[Saved data entries]
━━━
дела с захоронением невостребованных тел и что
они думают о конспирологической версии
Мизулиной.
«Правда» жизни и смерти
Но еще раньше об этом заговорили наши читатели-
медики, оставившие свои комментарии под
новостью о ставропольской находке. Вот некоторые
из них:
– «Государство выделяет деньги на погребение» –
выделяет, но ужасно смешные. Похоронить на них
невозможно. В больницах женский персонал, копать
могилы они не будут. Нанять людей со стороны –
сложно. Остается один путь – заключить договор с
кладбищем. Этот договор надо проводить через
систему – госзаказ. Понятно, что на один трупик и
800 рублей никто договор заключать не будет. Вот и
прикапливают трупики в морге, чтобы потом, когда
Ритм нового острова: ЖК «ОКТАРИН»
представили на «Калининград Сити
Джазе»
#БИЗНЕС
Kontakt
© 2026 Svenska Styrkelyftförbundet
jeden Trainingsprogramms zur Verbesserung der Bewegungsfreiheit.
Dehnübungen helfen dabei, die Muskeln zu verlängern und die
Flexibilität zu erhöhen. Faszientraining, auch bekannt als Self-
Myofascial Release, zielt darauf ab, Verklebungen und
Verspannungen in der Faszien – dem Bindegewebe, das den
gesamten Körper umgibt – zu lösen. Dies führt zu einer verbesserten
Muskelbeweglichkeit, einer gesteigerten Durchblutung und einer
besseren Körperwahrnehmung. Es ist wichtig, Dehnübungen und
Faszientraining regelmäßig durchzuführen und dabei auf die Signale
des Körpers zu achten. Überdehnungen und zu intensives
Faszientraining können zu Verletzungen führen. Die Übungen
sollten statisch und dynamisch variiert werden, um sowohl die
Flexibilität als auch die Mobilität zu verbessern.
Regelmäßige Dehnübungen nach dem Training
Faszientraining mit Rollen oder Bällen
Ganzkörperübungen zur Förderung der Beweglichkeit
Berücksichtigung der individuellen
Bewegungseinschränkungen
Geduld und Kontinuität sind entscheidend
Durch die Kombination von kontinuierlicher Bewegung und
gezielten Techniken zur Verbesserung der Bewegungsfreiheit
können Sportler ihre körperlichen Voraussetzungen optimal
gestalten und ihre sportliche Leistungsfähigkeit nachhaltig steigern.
━━━
--- Problem statement ---
Reproduce every line of the records above, word for word and in the same order.

--- Result of this task ---
дела с захоронением невостребованных тел и что
они думают о конспирологической версии
Мизулиной.
«Правда» жизни и смерти
Но еще раньше об этом заговорили наши читатели-
медики, оставившие свои комментарии под
новостью о ставропольской находке. Вот некоторые
из них:
– «Государство выделяет деньги на погребение» –
выделяет, но ужасно смешные. Похоронить на них
невозможно. В больницах женский персонал, копать
могилы они не будут. Нанять людей со стороны –
сложно. Остается один путь – заключить договор с
кладбищем. Этот договор надо проводить через
систему – госзаказ. Понятно, что на один трупик и
800 рублей никто договор заключать не будет. Вот и
прикапливают трупики в морге, чтобы потом, когда
Ритм нового острова: ЖК «ОКТАРИН»
представили на «Калининград Сити
Джазе»
#БИЗНЕС
Kontakt
© 2026 Svenska Styrkelyftförbundet
jeden Trainingsprogramms zur Verbesserung der Bewegungsfreiheit.
Dehnübungen helfen dabei, die Muskeln zu verlängern und die
Flexibilität zu erhöhen. Faszientraining, auch bekannt als Self-
Myofascial Release, zielt darauf ab, Verklebungen und
Verspannungen in der Faszien – dem Bindegewebe, das den
gesamten Körper umgibt – zu lösen. Dies führt zu einer verbesserten
Muskelbeweglichkeit, einer gesteigerten Durchblutung und einer
besseren Körperwahrnehmung. Es ist wichtig, Dehnübungen und
Faszientraining regelmäßig durchzuführen und dabei auf die Signale
des Körpers zu achten. Überdehnungen und zu intensives
Faszientraining können zu Verletzungen führen. Die Übungen
sollten statisch und dynamisch variiert werden, um sowohl die
Flexibilität als auch die Mobilität zu verbessern.
Regelmäßige Dehnübungen nach dem Training
Faszientraining mit Rollen oder Bällen
Ganzkörperübungen zur Förderung der Beweglichkeit
Berücksichtigung der individuellen
Bewegungseinschränkungen
Geduld und Kontinuität sind entscheidend
Durch die Kombination von kontinuierlicher Bewegung und
gezielten Techniken zur Verbesserung der Bewegungsfreiheit
können Sportler ihre körperlichen Voraussetzungen optimal
gestalten und ihre sportliche Leistungsfähigkeit nachhaltig steigern.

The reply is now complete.